Hailey Michele Clauson (born March 7, 1995) is an American model. In 2016, she was one of three separate cover stars of the Sports Illustrated Swimsuit Issue.

==Career==

Clauson was discovered on an open casting call in Los Angeles, Ford Models signed her on the spot, a "surreal" experience she recalled.
Clauson began modeling at age 14, appearing in ad campaigns for Wild Fox Couture, Jag Jeans and in the Forever 21 catalog. Later in 2009 she left Ford Models and signed with Marilyn Agency. Also in 2009, she was featured Model of the Month in the October issue of Japanese Vogue. In September 2010 she made her catwalk debut at the spring ADAM show in New York and walked for Zac Posen and Calvin Klein. Clauson's debut season yielded such sensational results that Models.com listed her as being one of the Top 10 Newcomers for fashion week Spring/Summer 2011.

In 2011, she left Marilyn Agency and signed with Next Models. For SS11, her advertising campaigns included Mavi Jeans, Gucci, Dsquared2, and Jill Stuart. On February 18, Clauson appeared on E! News accompanied by her mother, for her first television interview. She appeared in the Fall/Winter campaigns for Topshop, Zara, Moussy, and Plein Sud as well as in Jay-Z’s alternative video, Empire State Of Mind which featured top models.
Clauson appeared on E! News (her mother was with her) for her first TV interview which aired on February 18. Five days later, she became the subject of controversy when it was discovered that she walked in three of the major shows: Diane von Fürstenberg, DKNY, and Oscar de la Renta during New York Fashion Week while only 15, when the age limit set by the Council of Fashion Designers of America bans models below 16 for catwalk shows.

The fact that von Fürstenberg was president of the CFDA added to the controversy. Fürstenberg later said she did not know Clauson's age and apologized. Six months later, in August of 2012, Clauson made head-line news again when her parents reportedly were suing Urban Outfitters and two other retailers for the unauthorized use of risqué photos of Hailey on their t-shirts. The suit says the shirts "force" Clauson "to be the object of prurient interests and provides wallpaper for the likes of pedophiles." Clauson's parents sued all three retailers and the photographer for $28 million in damages. In February 2012, the case against the photographer was dismissed for lack of jurisdiction by the New York-based federal court. The other three defendants settled with Clauson. Controversy aside, Clauson was in the Fall/Winter campaigns for Topshop, Zara, Moussy, and Plein Sud in 2012.

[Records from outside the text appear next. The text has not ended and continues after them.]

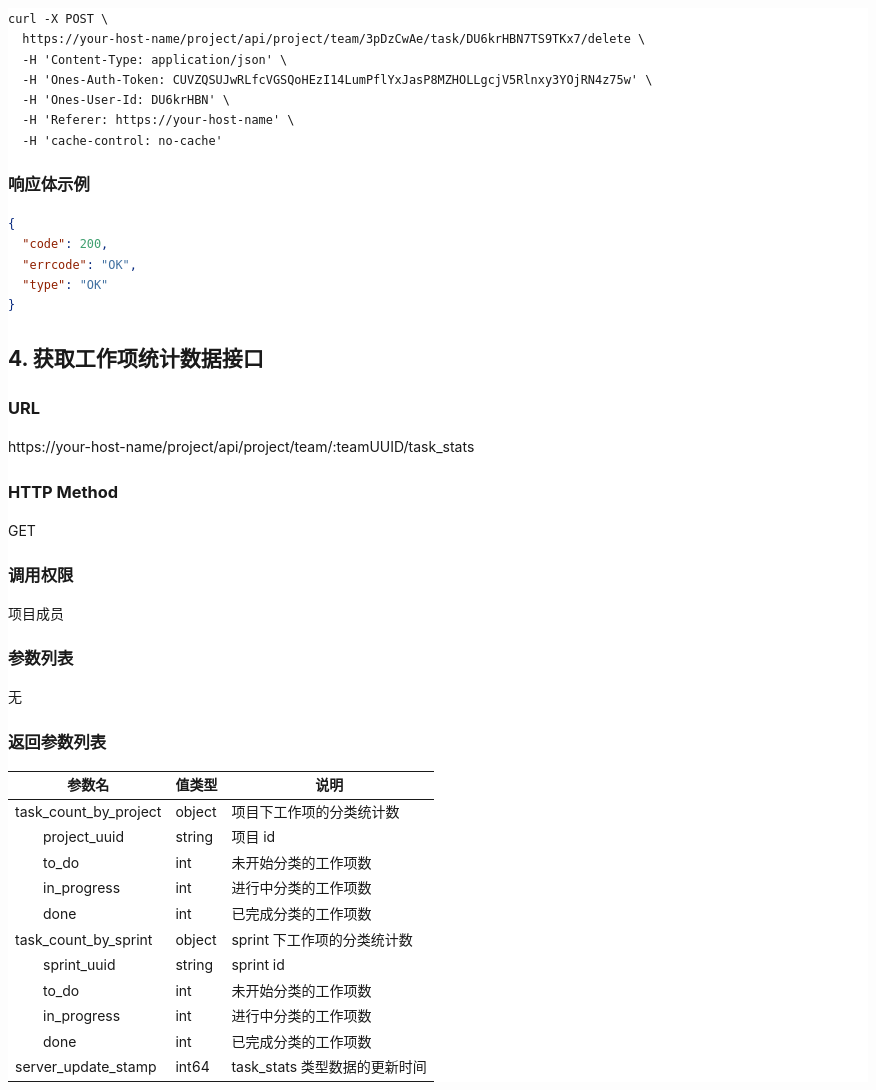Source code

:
 ```curl
curl -X POST \
  https://your-host-name/project/api/project/team/3pDzCwAe/task/DU6krHBN7TS9TKx7/delete \
  -H 'Content-Type: application/json' \
  -H 'Ones-Auth-Token: CUVZQSUJwRLfcVGSQoHEzI14LumPflYxJasP8MZHOLLgcjV5Rlnxy3YOjRN4z75w' \
  -H 'Ones-User-Id: DU6krHBN' \
  -H 'Referer: https://your-host-name' \
  -H 'cache-control: no-cache'
```

### 响应体示例

```json
{
  "code": 200,
  "errcode": "OK",
  "type": "OK"
}
```

## 4. 获取工作项统计数据接口

### URL

https://your-host-name/project/api/project/team/:teamUUID/task_stats

### HTTP Method

GET

### 调用权限

项目成员

### 参数列表

无

### 返回参数列表

| 参数名                   | 值类型 | 说明                          |
| ------------------------ | ------ | ----------------------------- |
| task_count_by_project    | object | 项目下工作项的分类统计数      |
| &emsp;&emsp;project_uuid | string | 项目 id                       |
| &emsp;&emsp;to_do        | int    | 未开始分类的工作项数          |
| &emsp;&emsp;in_progress  | int    | 进行中分类的工作项数          |
| &emsp;&emsp;done         | int    | 已完成分类的工作项数          |
| task_count_by_sprint     | object | sprint 下工作项的分类统计数   |
| &emsp;&emsp;sprint_uuid  | string | sprint id                     |
| &emsp;&emsp;to_do        | int    | 未开始分类的工作项数          |
| &emsp;&emsp;in_progress  | int    | 进行中分类的工作项数          |
| &emsp;&emsp;done         | int    | 已完成分类的工作项数          |
| server_update_stamp      | int64  | task_stats 类型数据的更新时间 |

In January 2014, model Hailey Clauson was the focus of an Agent Provocateur advertising campaign called "Behind Closed Doors," which was photographed by Miles Aldridge. Clauson appeared nude in body paint in the 2015 SI Swimsuit issue.

== Personal life ==
Clauson is an environmentalist and said that she does not own a car. Cameron Clauson, owner of a local movie company, Clauson Films said that he is related to her.